● **DATA SHOWN**
★ ★ ★ ★ ★ ★ ★

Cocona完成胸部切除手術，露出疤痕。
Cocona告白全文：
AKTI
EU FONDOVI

★ ★ ★ ★ ★ ★ ★

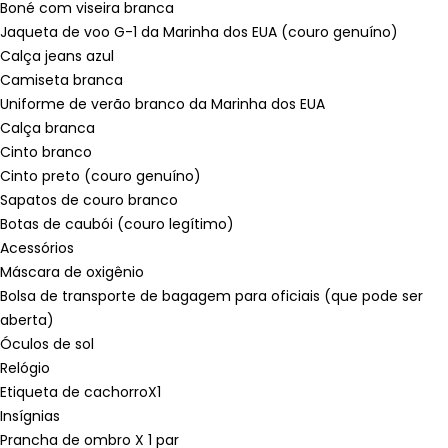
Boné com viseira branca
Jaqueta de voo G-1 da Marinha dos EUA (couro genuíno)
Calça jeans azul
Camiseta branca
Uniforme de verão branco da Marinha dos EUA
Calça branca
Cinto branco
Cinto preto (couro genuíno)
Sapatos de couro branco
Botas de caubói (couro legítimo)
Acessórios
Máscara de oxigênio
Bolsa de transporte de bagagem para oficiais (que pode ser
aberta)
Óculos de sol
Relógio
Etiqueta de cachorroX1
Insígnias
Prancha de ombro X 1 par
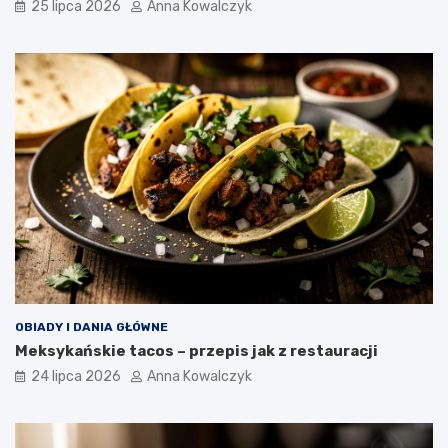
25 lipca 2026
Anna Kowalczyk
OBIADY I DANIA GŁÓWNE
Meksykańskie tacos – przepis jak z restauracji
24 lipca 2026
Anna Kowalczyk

★ ★ ★ ★ ★ ★ ★

What belongs in the answer is each line from the listing above that contains "genuíno".

Jaqueta de voo G-1 da Marinha dos EUA (couro genuíno)
Cinto preto (couro genuíno)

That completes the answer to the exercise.